A performance da parlamentar de 36 anos de idade, na sexta-feira (22 de março) será analisada de perto pelo Embaixador palestino em Londres, Dr. Husam Zumlot. Em 2018, ele relatou ao MEMO que o futuro debate em torno da soberania irá criar a atmosfera apropriada para uma “paz justa” no Oriente Médio , como porta de entrada para discutir e incentivar decisões de paz. Antes de se mudar para Londres, onde fez seu doutorado, Zumlot foi o principal diplomata da Organização para a Libertação da Palestina nos Estados Unidos, até o último mês de setembro, quando a gestão Trump decidiu fechar o escritório da OLP em Washington, como parte de um esforço para bloquear movimentos contrários a Israel na Corte Criminal Internacional.
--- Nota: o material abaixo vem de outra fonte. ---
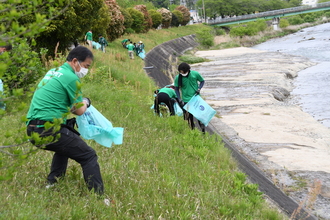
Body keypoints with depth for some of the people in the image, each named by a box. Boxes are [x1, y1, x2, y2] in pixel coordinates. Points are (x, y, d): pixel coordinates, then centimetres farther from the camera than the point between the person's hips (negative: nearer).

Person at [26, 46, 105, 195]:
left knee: (64, 147, 35)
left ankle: (52, 183, 31)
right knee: (89, 156, -3)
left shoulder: (52, 72, 17)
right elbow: (79, 110, -3)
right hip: (50, 131, -9)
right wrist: (86, 102, 18)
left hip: (32, 130, 9)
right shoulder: (71, 78, -8)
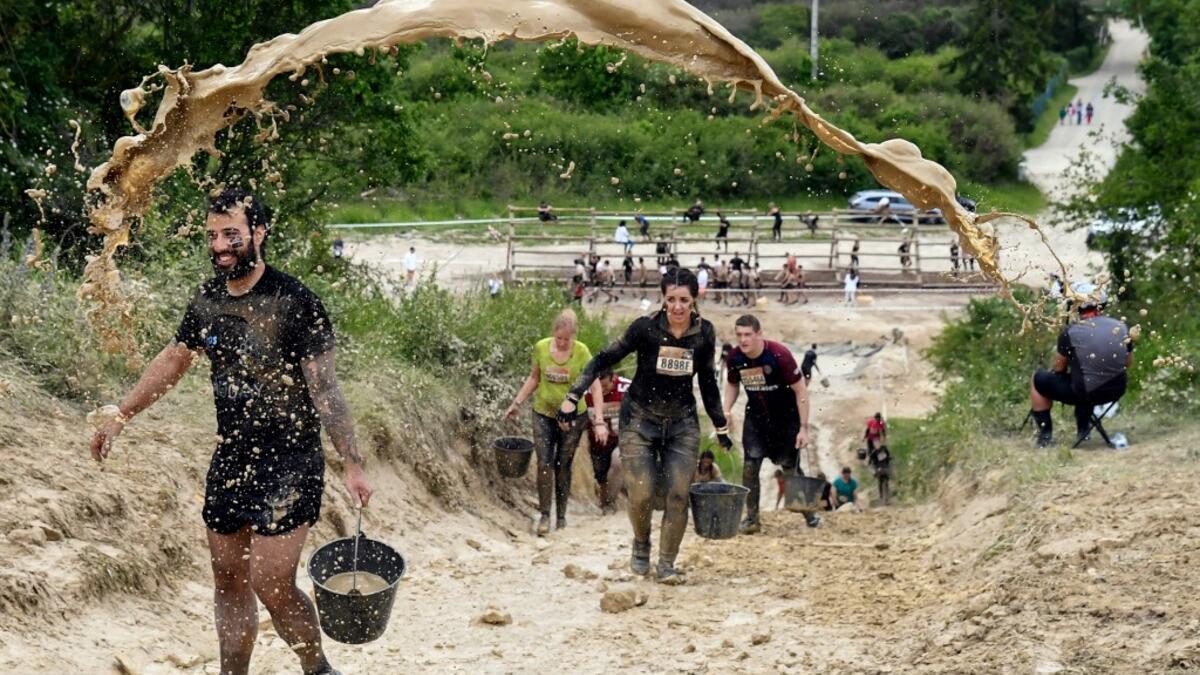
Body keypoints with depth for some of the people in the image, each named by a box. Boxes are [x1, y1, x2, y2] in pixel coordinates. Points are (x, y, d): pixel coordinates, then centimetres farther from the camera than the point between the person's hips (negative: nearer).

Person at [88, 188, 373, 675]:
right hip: (230, 460, 7)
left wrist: (352, 464, -19)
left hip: (288, 466, -7)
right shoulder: (207, 301, 4)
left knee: (272, 585, -10)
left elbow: (325, 388, -16)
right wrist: (119, 417, 21)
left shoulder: (293, 303, -15)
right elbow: (173, 361, 19)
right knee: (229, 580, 11)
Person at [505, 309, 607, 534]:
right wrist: (517, 403, 6)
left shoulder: (582, 352, -15)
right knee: (544, 464, -8)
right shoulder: (541, 348, -9)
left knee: (563, 466, 7)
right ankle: (544, 515, -2)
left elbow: (595, 387, -15)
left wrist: (599, 421, -22)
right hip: (544, 414, 1)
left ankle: (561, 515, 19)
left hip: (572, 417, -1)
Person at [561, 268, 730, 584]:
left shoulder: (704, 333, -5)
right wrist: (574, 396, -17)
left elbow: (708, 383, 9)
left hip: (682, 424, 2)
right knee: (641, 495, -9)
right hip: (640, 421, -2)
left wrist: (721, 427, 14)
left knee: (678, 494, -9)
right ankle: (641, 545, 21)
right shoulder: (646, 328, -15)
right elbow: (603, 359, -8)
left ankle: (667, 563, 4)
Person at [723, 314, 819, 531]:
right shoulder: (735, 357, -12)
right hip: (755, 417, 4)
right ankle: (752, 518, 2)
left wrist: (803, 428, -21)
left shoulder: (779, 354, -26)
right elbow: (732, 384, 9)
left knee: (791, 467, 3)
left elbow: (800, 390, -19)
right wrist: (726, 409, -10)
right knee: (749, 465, -8)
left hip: (785, 417, -4)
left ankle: (809, 513, 22)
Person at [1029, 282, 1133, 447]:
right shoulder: (1122, 328, -1)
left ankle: (1045, 434, 17)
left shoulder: (1070, 331, -12)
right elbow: (1129, 363, 12)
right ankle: (1083, 428, 38)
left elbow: (1059, 368, 0)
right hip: (1116, 392, 5)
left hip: (1084, 393, -5)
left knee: (1038, 380, 17)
Caso seu projeto de lei seja bem-sucedido, o reconhecimento da soberania palestina será um fator decisivo, graças à legisladora palestino-britânica em Westminster, onde a controversa declaração foi escrita pelo Lorde Arthur James Balfour, em 1917. Será um presságio o fato de Layla Moran ter entrado no Parlamento no ano do centenário da carta de Balfour ao Lorde Walter Rothschild, prometendo o apoio britânico a um “lar nacional para o povo judeu” na Palestina? Saberemos adiante.